PROMPT - In the rows below, copy out word for word the lines from the one containing "However, the phrase" through the one containing "exceedingly outstanding Taoist.", including both of those lines.

(RECORDS FOR THIS TASK Opens)

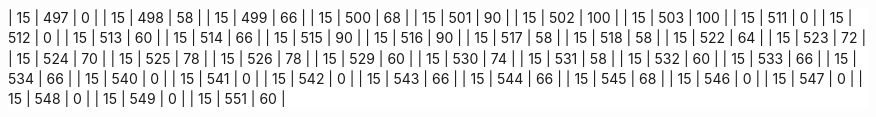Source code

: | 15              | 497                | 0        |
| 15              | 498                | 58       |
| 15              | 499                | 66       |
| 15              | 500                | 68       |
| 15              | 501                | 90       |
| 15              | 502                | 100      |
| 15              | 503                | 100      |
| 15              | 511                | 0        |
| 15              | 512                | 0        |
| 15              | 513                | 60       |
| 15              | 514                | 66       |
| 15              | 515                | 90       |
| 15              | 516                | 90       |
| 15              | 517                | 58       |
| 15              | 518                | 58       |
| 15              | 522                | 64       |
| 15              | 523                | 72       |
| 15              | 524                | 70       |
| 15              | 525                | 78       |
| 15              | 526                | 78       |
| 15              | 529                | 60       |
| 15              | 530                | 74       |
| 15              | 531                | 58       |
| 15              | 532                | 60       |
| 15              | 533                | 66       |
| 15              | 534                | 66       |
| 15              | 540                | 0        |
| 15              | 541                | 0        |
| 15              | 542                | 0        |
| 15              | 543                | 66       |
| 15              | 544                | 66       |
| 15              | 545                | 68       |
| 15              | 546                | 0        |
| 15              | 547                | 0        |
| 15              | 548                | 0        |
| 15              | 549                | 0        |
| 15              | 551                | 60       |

(RECORDS FOR THIS TASK Closes)
(RECORDS FOR THIS TASK Opens)

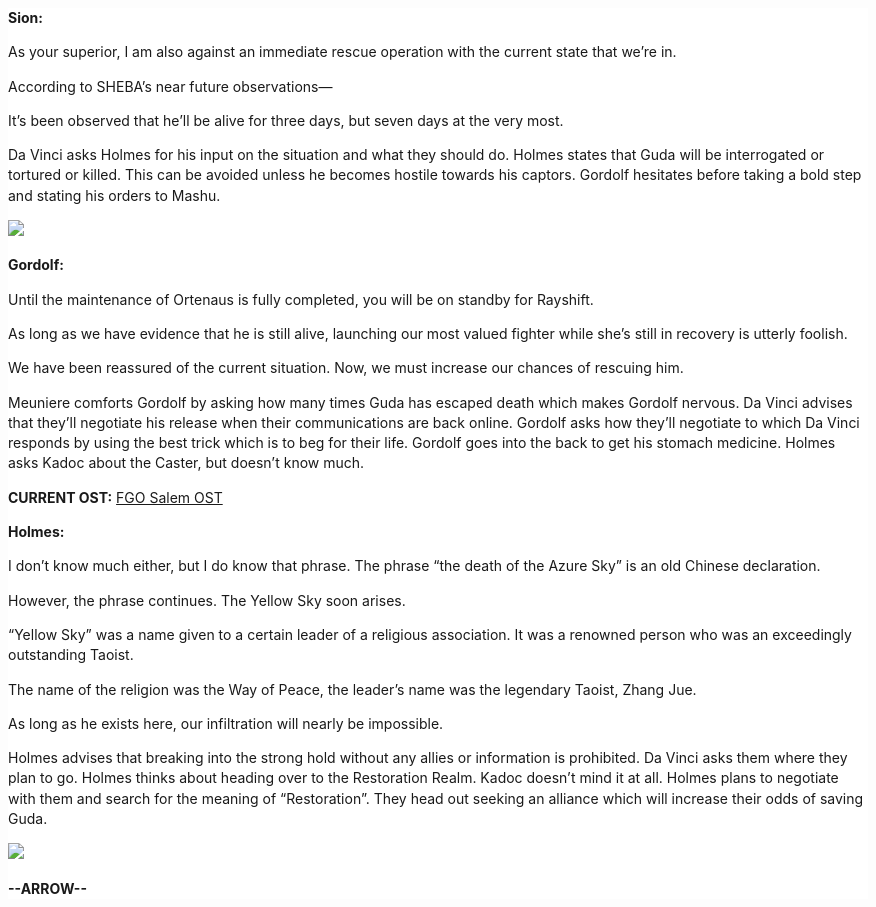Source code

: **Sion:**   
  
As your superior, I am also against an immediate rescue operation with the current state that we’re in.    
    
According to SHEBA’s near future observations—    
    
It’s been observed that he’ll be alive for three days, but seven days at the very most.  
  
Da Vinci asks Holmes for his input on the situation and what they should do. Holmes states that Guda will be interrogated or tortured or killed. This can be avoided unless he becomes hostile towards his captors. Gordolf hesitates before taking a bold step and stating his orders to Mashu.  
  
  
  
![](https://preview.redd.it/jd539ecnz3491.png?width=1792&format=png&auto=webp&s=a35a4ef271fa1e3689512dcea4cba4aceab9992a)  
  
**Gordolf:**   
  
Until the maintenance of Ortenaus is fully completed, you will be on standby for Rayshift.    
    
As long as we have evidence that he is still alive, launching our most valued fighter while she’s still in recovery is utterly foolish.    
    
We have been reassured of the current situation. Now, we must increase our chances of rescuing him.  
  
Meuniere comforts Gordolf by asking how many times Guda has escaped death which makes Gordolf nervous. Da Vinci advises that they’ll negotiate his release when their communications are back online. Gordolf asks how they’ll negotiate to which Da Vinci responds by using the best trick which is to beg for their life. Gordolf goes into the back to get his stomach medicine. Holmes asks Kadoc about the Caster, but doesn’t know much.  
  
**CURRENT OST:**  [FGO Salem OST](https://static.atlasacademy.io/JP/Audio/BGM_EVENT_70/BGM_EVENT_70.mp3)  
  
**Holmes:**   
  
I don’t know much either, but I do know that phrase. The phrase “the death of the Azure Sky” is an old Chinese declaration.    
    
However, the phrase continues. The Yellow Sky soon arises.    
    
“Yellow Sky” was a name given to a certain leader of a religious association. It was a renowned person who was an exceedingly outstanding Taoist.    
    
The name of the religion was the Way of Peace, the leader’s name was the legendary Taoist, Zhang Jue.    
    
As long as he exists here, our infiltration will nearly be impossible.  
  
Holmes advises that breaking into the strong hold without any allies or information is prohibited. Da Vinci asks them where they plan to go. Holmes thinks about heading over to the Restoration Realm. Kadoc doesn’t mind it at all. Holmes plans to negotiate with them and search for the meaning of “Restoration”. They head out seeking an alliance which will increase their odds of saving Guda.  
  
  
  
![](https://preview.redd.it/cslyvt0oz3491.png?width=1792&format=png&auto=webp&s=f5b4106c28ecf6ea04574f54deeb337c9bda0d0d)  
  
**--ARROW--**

(RECORDS FOR THIS TASK Closes)
(RECORDS FOR THIS TASK Opens)

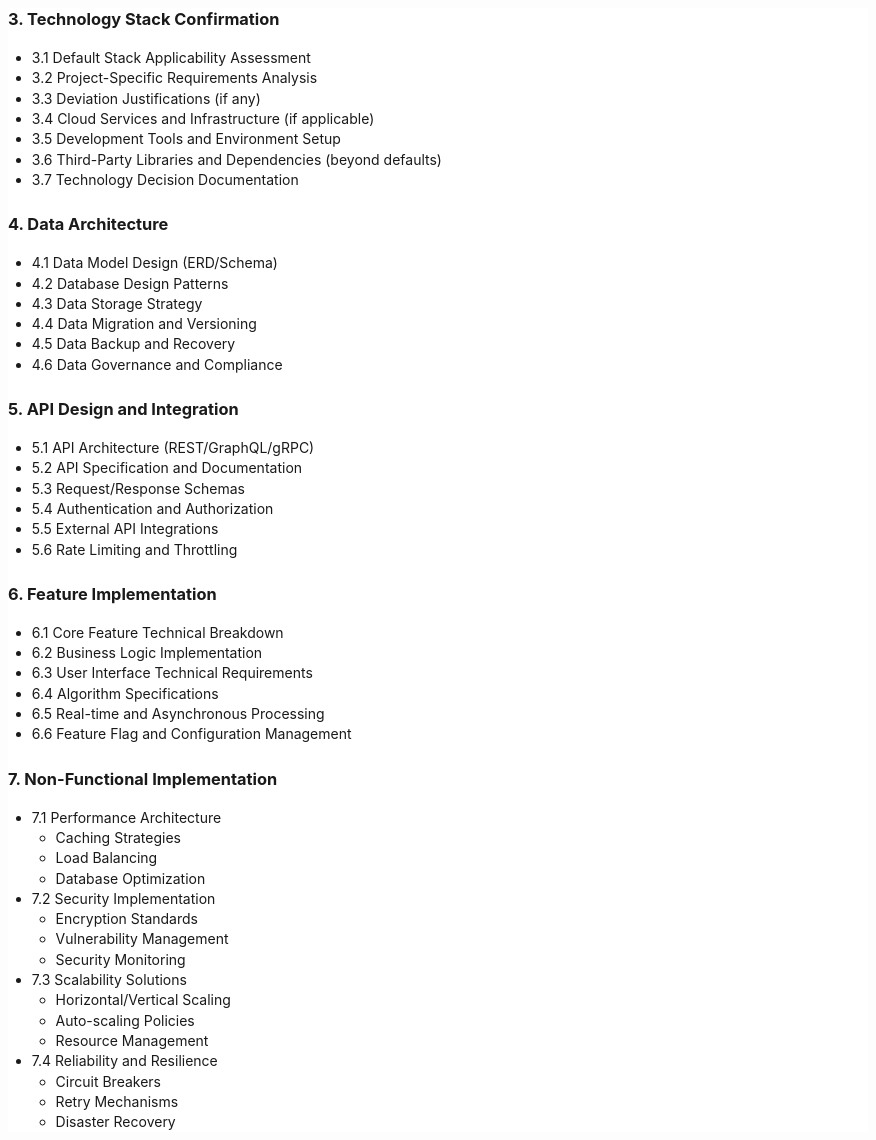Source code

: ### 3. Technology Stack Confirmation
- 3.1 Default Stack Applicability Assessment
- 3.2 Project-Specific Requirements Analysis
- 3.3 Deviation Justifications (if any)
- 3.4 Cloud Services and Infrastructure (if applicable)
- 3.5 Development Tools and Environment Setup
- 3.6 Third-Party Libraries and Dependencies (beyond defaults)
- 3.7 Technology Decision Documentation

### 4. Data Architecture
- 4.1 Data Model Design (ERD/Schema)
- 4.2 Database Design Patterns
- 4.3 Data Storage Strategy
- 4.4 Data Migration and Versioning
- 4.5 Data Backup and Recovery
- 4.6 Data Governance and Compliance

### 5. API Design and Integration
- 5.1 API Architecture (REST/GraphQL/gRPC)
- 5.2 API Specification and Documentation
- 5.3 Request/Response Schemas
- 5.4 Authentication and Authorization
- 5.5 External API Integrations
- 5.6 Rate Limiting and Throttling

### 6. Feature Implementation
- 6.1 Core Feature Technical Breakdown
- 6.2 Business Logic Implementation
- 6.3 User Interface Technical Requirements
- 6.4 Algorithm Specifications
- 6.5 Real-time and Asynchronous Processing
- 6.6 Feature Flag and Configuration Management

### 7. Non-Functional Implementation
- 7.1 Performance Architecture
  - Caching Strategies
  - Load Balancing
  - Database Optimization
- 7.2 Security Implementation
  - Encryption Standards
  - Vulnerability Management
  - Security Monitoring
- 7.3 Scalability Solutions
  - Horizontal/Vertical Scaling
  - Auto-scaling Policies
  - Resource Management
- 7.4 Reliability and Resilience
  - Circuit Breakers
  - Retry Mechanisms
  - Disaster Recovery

(RECORDS FOR THIS TASK Closes)

SOLUTION TO THE EXERCISE -
However, the phrase continues. The Yellow Sky soon arises.    
    
“Yellow Sky” was a name given to a certain leader of a religious association. It was a renowned person who was an exceedingly outstanding Taoist.    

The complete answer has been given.